+++ AVAILABLE DATA +++
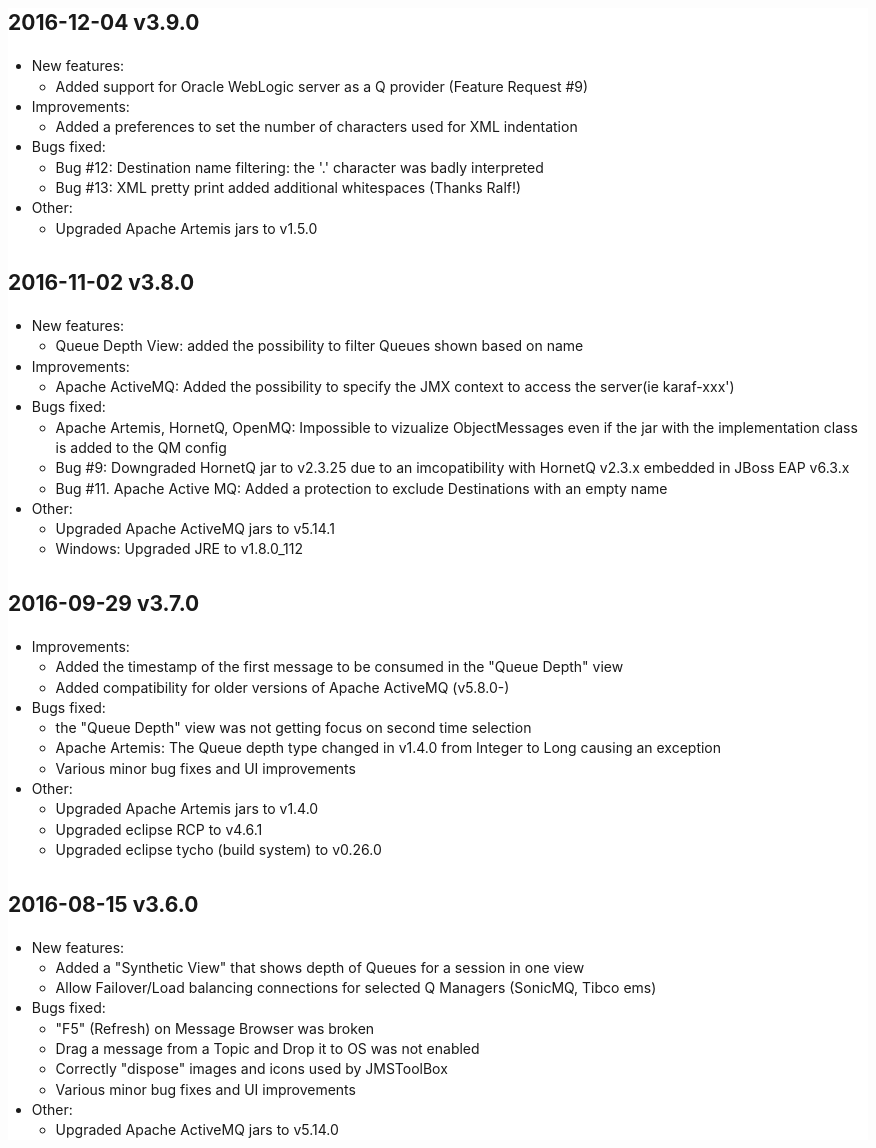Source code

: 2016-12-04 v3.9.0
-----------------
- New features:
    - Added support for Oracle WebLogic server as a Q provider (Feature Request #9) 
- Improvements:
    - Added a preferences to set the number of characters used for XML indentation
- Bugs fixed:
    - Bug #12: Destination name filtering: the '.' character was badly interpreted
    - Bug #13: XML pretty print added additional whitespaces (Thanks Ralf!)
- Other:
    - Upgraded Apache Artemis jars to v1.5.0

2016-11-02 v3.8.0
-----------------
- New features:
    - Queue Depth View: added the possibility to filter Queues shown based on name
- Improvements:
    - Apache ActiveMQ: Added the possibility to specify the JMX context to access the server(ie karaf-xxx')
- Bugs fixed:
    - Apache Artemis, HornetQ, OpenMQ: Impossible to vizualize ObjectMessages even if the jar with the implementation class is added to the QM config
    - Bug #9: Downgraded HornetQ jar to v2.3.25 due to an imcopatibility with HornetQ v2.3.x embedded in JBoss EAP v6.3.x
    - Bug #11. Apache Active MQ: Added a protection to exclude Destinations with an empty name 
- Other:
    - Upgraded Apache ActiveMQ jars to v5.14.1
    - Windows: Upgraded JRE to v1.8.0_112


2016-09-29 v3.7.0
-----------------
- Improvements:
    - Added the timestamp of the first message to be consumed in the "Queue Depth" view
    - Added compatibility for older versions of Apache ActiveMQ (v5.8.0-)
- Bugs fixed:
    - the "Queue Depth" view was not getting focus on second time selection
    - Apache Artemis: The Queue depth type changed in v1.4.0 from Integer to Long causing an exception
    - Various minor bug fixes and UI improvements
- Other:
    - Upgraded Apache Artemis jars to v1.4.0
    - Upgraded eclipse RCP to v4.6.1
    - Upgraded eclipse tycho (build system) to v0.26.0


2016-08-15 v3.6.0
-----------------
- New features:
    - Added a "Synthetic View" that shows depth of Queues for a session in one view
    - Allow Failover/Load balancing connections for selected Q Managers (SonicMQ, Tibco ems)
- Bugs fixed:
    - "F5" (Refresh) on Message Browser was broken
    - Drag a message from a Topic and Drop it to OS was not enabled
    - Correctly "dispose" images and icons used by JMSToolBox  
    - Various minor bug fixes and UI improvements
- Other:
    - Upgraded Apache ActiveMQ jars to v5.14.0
+++
In your copy, include no pictures, but reproduce all records exactly.

__COMPLETED EXERCISE__
Source code

: 2016-12-04 v3.9.0
-----------------
- New features:
    - Added support for Oracle WebLogic server as a Q provider (Feature Request #9) 
- Improvements:
    - Added a preferences to set the number of characters used for XML indentation
- Bugs fixed:
    - Bug #12: Destination name filtering: the '.' character was badly interpreted
    - Bug #13: XML pretty print added additional whitespaces (Thanks Ralf!)
- Other:
    - Upgraded Apache Artemis jars to v1.5.0

2016-11-02 v3.8.0
-----------------
- New features:
    - Queue Depth View: added the possibility to filter Queues shown based on name
- Improvements:
    - Apache ActiveMQ: Added the possibility to specify the JMX context to access the server(ie karaf-xxx')
- Bugs fixed:
    - Apache Artemis, HornetQ, OpenMQ: Impossible to vizualize ObjectMessages even if the jar with the implementation class is added to the QM config
    - Bug #9: Downgraded HornetQ jar to v2.3.25 due to an imcopatibility with HornetQ v2.3.x embedded in JBoss EAP v6.3.x
    - Bug #11. Apache Active MQ: Added a protection to exclude Destinations with an empty name 
- Other:
    - Upgraded Apache ActiveMQ jars to v5.14.1
    - Windows: Upgraded JRE to v1.8.0_112


2016-09-29 v3.7.0
-----------------
- Improvements:
    - Added the timestamp of the first message to be consumed in the "Queue Depth" view
    - Added compatibility for older versions of Apache ActiveMQ (v5.8.0-)
- Bugs fixed:
    - the "Queue Depth" view was not getting focus on second time selection
    - Apache Artemis: The Queue depth type changed in v1.4.0 from Integer to Long causing an exception
    - Various minor bug fixes and UI improvements
- Other:
    - Upgraded Apache Artemis jars to v1.4.0
    - Upgraded eclipse RCP to v4.6.1
    - Upgraded eclipse tycho (build system) to v0.26.0


2016-08-15 v3.6.0
-----------------
- New features:
    - Added a "Synthetic View" that shows depth of Queues for a session in one view
    - Allow Failover/Load balancing connections for selected Q Managers (SonicMQ, Tibco ems)
- Bugs fixed:
    - "F5" (Refresh) on Message Browser was broken
    - Drag a message from a Topic and Drop it to OS was not enabled
    - Correctly "dispose" images and icons used by JMSToolBox  
    - Various minor bug fixes and UI improvements
- Other:
    - Upgraded Apache ActiveMQ jars to v5.14.0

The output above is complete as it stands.